Siyaset yaman çelişkilerle dolu. Çok aktörlü bir satranç
siyaset; zihinde kurgulandığı gibi gitmiyor. 7 Haziran seçimleri
MHP'yi kilit parti haline getirmişti. Bu kilit hali, Bahçeli'nin
izlediği stratejinin çelişkileri yüzünden kendi kendine kırıldı.
Bahçeli, koalisyon seçeneklerini kilitleyebilse de ana amaçlarına
ulaşamadı. Hatta önceki halinden daha geriye düşmüş bir
durumda.
Şöyle izah edeyim: Bahçeli en başından itibaren muhalefette kalmayı
tercih etti ve diğer partilere koalisyon kurmalarını öğütledi.
CHP ve AK Parti'nin "koalisyon ya da hiç olmazsa seçim hükümeti
kuralım" önerilerini şiddetle reddetti. Amacı, her halinden zor
olacağı belli herhangi bir hükümetin içinde yer almamaktı. Diğer
partilere koalisyon kurdurarak olası erken seçimde ya iktidar ya da
ana muhalefet olmaktı. Siyaset satrancı istediği gibi
sonuçlanmadı.
Tekrar seçimlere gitmenin ana sorumluluğu büyük ölçüde MHP'nin
üstüne kaldı. MHP'nin bir amacı da HDP'yi oyun dışında bırakmaktı.
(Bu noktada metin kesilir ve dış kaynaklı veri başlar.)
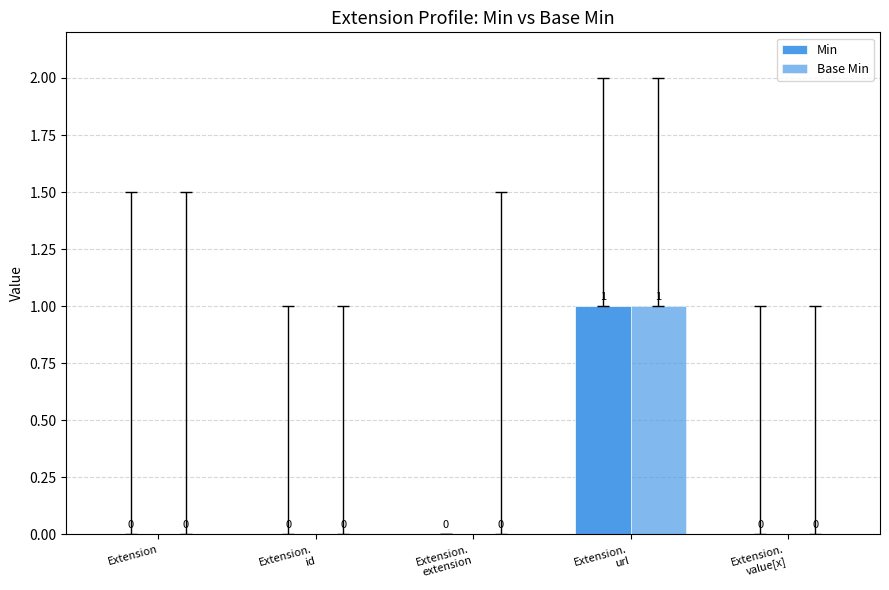

At which category is the sum across all series the highest?

Extension.
url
Bu yüzden seçimlerden hemen sonra hızla HDP'yi ötekileştirdi ve
bütün koalisyon görüşmelerinin dışına itmeyi başardı. Ancak Meclis
içinden bir seçim hükümeti de çıkmayınca HDP'li milletvekillerinin
geçici bakanlar kurulunda yer alması önlenemedi. Bu durumu "AKP-PKK
el ele seçime" şeklinde sunacağını düşünen MHP'nin beklemediği bir
olay gerçekleşti.
Başbakan Davutoğlu'nun muhalefet partilerinden 11 milletvekiline
gönderdiği bakanlık davetini HDP'den iki vekilin yanı sıra MHP
genel başkan yardımcısı Tuğrul Türkeş de kabul etti. Böylece
MHP'nin AK Parti'yi HDP ile hükümete mahkûm etme ve bunu seçimde
kullanma stratejisi zayıflamış oldu.